1.Global energy giant Royal Dutch Shell Plc has announced plans to triple the number of gas stations it has in China to 3,500 by 2025, in response to the recent lifting of restrictions on foreign investment in the sector.
2.Port of Rizhao's net profit is 355 million yuan in the first half of 2018,increasing 56% year-on-year.
3.China National Petroleum Corp (CNPC) and Myanmar Oil and Gas Enterprise jointly own Myanmar-China pipeline that extends 470 miles (771 km) northwest to Kunming where PetroChina owns a 260,000bpd refinery. It allows China to import crude faster from the Middle East and Africa.
4.The American Petroleum Institute (API) focused on the counterproductive effects of Section 301 tariffs on America’s natural gas and oil sector,mentioning that the Chinese retaliatory tariffs will damage US LNG exports.
5.The IMO's new regulation for the world's ocean-going vessels to use fuel with a maximum sulphur content of 0.5% down from 3.5% starting from the beginning of 2020 could push up diesel prices by 20 to 30%,according to the International Energy Agency.
6.Hong Kong-listed box manufacturer and logistics operator,Singamas Container Holdings has blamed rising material costs and the appreciation of the RMB for a US$2.1m loss in the first half of 2018,despite revenue of US$969.22m.

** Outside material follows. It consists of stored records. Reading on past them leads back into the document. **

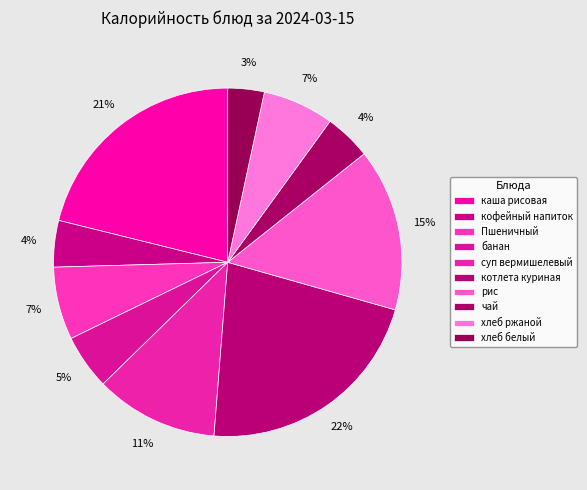

To the nearest percent, what is the average slice percentage?

10%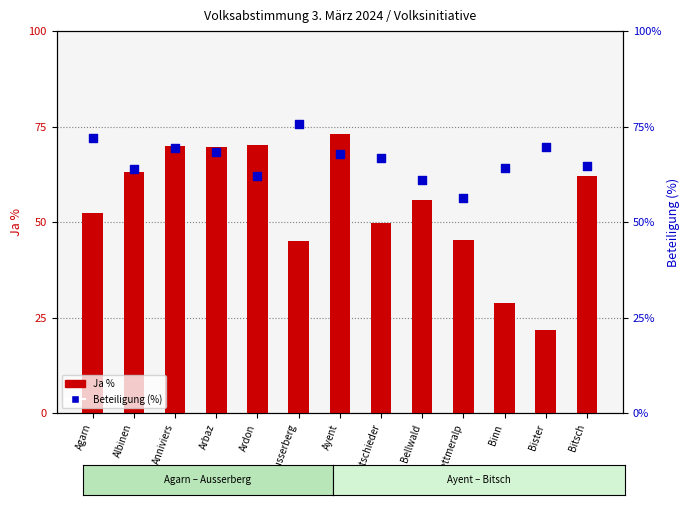

Is the value of Ja % at Ayent greater than the value of Beteiligung (%) at Albinen?

Yes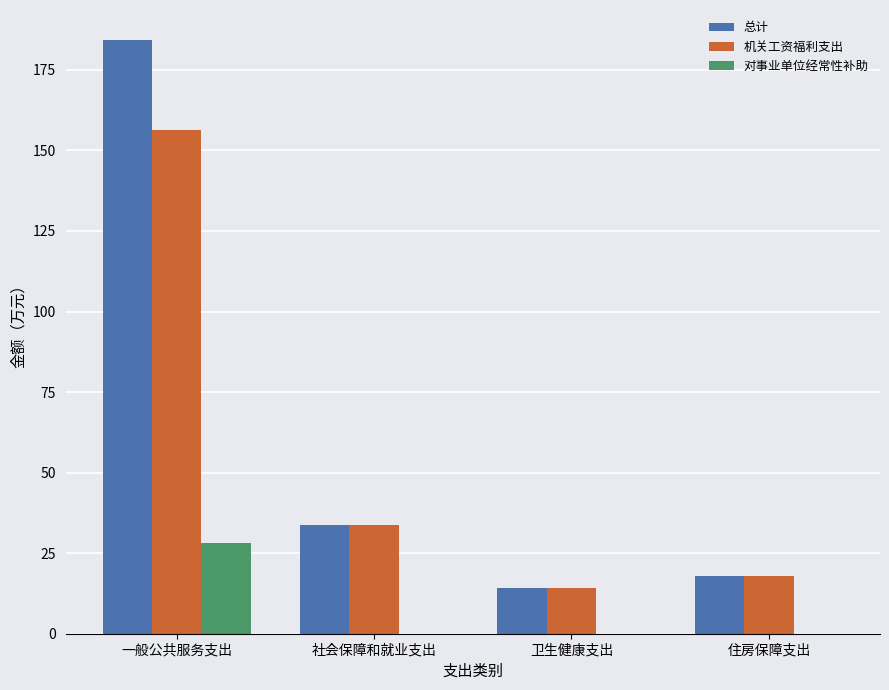

What is the maximum value for 对事业单位经常性补助?

28.0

In 2017 the company recorded a US$19.9m profit.
7.COSCO has acquired a majority stake in Spain's largest maritime terminal operator,Noatum Ports,which manages a pair of maritime terminals in the cities of Valencia and Bilbao,as well as dry terminals in Zaragoza and Madrid.Many locals believe continued investment from Chinese companies can create more jobs and business opportunities in the future.
8.Unconventional reservoir technologies and data analytics are key to boosting oil and gas exploration and production in China,according to a senior executive of United States energy company ConocoPhillips.